FXの確定申告について

FXの確定申告は必要?税金の仕組み・対象者・手順を初心者向けに整理【初心者向け】

FXで利益が出たとき、「確定申告は必要?」「税率は?」「損した年はどうなる?」と不安になりやすいです。
この記事では、日本の個人(国内FXを中心)の確定申告について、必要なポイントを順番にまとめます。

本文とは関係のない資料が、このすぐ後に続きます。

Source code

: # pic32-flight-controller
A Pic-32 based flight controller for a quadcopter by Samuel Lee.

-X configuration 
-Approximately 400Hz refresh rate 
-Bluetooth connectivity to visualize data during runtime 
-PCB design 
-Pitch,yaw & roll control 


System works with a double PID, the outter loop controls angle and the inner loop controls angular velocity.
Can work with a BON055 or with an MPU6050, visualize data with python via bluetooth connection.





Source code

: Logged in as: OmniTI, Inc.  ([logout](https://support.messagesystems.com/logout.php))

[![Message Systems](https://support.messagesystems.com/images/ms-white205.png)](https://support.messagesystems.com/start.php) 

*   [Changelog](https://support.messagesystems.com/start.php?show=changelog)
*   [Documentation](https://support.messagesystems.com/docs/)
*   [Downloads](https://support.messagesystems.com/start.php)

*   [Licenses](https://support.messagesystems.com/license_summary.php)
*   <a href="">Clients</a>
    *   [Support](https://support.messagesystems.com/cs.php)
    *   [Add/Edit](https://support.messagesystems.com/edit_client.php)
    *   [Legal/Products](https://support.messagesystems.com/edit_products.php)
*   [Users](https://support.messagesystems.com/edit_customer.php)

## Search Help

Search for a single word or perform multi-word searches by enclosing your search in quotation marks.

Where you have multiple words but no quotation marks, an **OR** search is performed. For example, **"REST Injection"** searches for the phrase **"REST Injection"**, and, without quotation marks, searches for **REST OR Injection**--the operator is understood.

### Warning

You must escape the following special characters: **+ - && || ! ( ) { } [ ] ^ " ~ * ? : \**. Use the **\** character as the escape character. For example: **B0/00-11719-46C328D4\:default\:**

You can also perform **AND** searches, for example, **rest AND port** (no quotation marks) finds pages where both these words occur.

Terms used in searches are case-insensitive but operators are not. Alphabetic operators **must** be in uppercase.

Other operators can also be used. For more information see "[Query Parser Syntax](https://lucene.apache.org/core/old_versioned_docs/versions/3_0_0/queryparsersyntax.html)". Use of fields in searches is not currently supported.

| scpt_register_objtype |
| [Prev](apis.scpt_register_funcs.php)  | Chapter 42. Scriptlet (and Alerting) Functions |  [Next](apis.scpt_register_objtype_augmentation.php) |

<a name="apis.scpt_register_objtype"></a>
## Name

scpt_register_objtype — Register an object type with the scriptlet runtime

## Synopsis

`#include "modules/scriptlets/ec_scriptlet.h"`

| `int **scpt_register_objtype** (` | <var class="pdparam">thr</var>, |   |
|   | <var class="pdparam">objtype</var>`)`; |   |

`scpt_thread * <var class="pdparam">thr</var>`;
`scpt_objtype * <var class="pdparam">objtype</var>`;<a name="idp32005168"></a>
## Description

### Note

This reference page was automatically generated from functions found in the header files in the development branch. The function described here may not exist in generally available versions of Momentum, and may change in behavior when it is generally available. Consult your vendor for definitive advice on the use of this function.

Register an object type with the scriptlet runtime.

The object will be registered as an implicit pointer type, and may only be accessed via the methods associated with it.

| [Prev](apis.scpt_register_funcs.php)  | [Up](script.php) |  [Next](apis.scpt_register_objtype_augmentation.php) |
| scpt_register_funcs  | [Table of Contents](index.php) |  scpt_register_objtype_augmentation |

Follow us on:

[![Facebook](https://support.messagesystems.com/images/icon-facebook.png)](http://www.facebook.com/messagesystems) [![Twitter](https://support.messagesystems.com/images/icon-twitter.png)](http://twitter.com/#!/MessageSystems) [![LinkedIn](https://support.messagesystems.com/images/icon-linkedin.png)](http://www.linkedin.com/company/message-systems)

※税制は個別事情で変わることがあります。最終判断は国税庁情報の確認や税務署・税理士への相談をおすすめします。

まず押さえる:FXの税金の基本

国税庁の説明では、FXの利益は「先物取引に係る雑所得等」として、他の所得と区分して課税(申告分離課税)されます。

  • 課税区分:先物取引に係る雑所得等
  • 課税方式:申告分離課税
  • 税率:所得税15%+住民税5%(+復興特別所得税が上乗せされる期間あり)

復興特別所得税の扱い(併せて申告・納付が必要な期間)についても国税庁に記載があります。

課税対象になるのはどの利益?(基本の考え方)

個人のFXでは、基本的に「確定した損益」が課税対象になります。
イメージとしては、次の合計から必要経費を引いたものが所得になります。

FXの所得(概算)
為替差益(売買の利益)+スワップポイント等の利益 − 必要経費

※「何が経費になるか」は取引状況や立場で変わることがあるため、迷う場合は税務署・税理士に確認が安全です。

確定申告が必要になりやすい人(よくあるパターン)

「絶対に全員が必ず申告」とは限らず、他の所得状況によって扱いが変わります。
一般的に、次のケースは申告が必要になりやすいです。

  • 会社員で、FXを含む給与・退職所得以外の所得が一定額を超える場合(いわゆる“20万円”のラインが話題になりやすい)
  • 個人事業主・副業所得がある方で、FX損益も含めて申告が必要な状況
  • 医療費控除など、別の理由で確定申告をする場合(その場合FXも合わせて申告対象になりやすい)
所得税の申告が不要でも、住民税の申告が必要になるケースがあります。心配なら市区町村にも確認すると安心です。

損失が出た年:損益通算と「3年繰越」を知っておく

国税庁の説明では、FXで損失が出た場合、
「先物取引に係る雑所得等」の範囲内では損益通算が可能ですが、
それ以外の所得(給与など)との損益通算はできません。

  • OK:先物取引に係る雑所得等の中での損益通算
  • NG:給与所得など、先物取引に係る雑所得等“以外”との損益通算

さらに、一定の要件のもとで、損失を翌年以後3年間繰り越して控除できる制度があります。
この制度を使うには、損失の年も含めて確定申告が必要になります。

必要書類:まず揃えるもの(最低限)

書類 どこで入手する?
年間損益が分かる資料(年間取引報告書など) FX会社のマイページ等
確定申告書(第一表・第二表など) 確定申告書等作成コーナー/e-Tax 等
先物取引に係る雑所得等の金額の計算明細書 国税庁(添付が必要と明記)
(損失繰越する場合)繰越損失用の付表 国税庁の様式

「先物取引に係る雑所得等の金額の計算明細書」は、確定申告時に添付が必要と国税庁に記載があります。

申告の流れ(ざっくり手順)

  1. FX会社から「年間取引報告書(年間損益)」をダウンロードする
  2. 「先物取引に係る雑所得等の金額の計算明細書」を作る
  3. 確定申告書に転記して提出(e-Tax/書面)
  4. 納税(または還付)手続きを行う
最初に「年間損益(報告書)」を用意すると、入力が一気に進みます。

よくある注意点

① 国内FXと海外FXで扱いが異なる可能性

国内の一般的なFXは「先物取引に係る雑所得等(申告分離課税)」として整理されますが、
海外業者等を利用している場合は課税関係が異なる可能性があります。取引形態が特殊な場合は特に、税務署や税理士への確認が安全です。

② 損失を繰り越したいなら“損した年”も申告が必要

3年繰越控除を使うには、制度の要件に従って申告する必要があります。

③ 所得税の申告が不要でも住民税が別途必要な場合

「20万円以下なら不要」と聞いても、住民税の扱いが別になることがあります。自治体の案内も確認してください。

まとめ:FXの確定申告で押さえるポイント

  • FXの利益は「先物取引に係る雑所得等」として申告分離課税(国税庁の整理)
  • 利益の計算は「確定した損益」をベースに考える
  • 損失は、同じ区分内での損益通算は可能だが、給与などとは通算できない
  • 損失の3年繰越を使いたい場合は、損失年も含めて申告が重要
  • 必要書類は「年間損益(報告書)」+「計算明細書」が軸
不明点が残る場合は、取引形態(国内/海外、複数所得の有無など)によって結論が変わることがあるため、税務署・税理士への確認が確実です。